By the time we got back to the Hauptbahnhopf, on the correct train and into Mainz, it was dark already (remember it is winter and we are as far north as Calgary, Canada). Because of all the puddles we had stepped in throughout the rainy day, both Juan Carlos and I had wet feet. He got us new socks, which were very warm and actually had the “L” and “R” labeled, which I found amusing! The extra socks helped to keep us a bit warmer, as we walked along river and through the city.

This city looked like San Francisco to us. It was hilly, the houses were of the typical San Francisco style, and there were cable cars. Although we weren’t able to go inside, we did see the outside of Gutenberg’s church. Gutenberg is famous for the printing press and there are several Gutenberg Bibles.



Finally, any visit to any of the German cities during this time of year would not be complete without witnessing the set up of a Christmas market!!! Mainz was no exception to this.

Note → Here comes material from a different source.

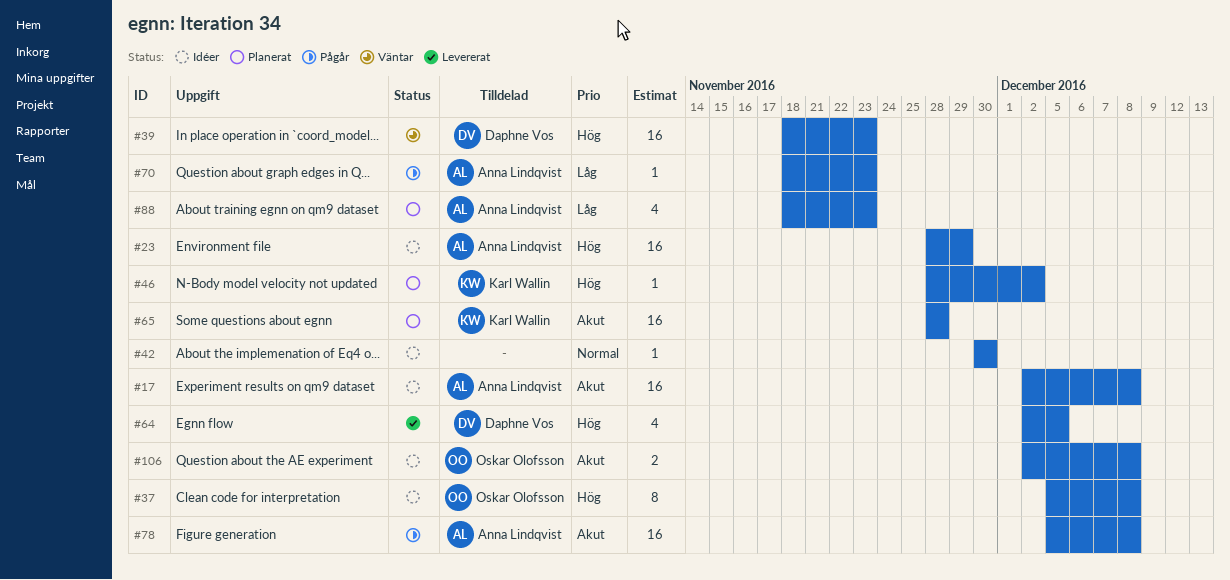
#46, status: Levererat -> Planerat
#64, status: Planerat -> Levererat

We sat at the very back of the train on the ride back and chatted. We were all pretty tired, but we still had the evening ahead of us during which we planned to go to the opening night of the Frankfurt Christmas Market and meet Ray for dinner. We ended up going directly to the Christmas Market from the train station. We drank hot Glühwein and Tim got a bratwurst from the round grill like he wanted to when we were seeing the market getting set up. Tim also picked out a nice German beer stein that will be a good souvenir of our experience here.





[Cheers to a nice hot beverage on a cold night in Frankfurt!]

I think that Ray and Juan Carlos would have preferred to get food at the Christmas Market and eat standing up at one of the little tables. However, I was way too cold by this point, and I wasn’t really looking forward to a potential dinner of donuts, sausages, and more Glühwein. So, we ended up walking over to have dinner at Schönen Müllerin. This is one of the restaurants that Ray and Juan Carlos have been frequently and knew many of the staff there. I ordered an omelet type thing and Tim ordered Hessen Schnitzel. We also each got a dark beer.

At the end of the meal, we headed back and were looking forward to a good night’s sleep! Tomorrow would be our last full day in Germany.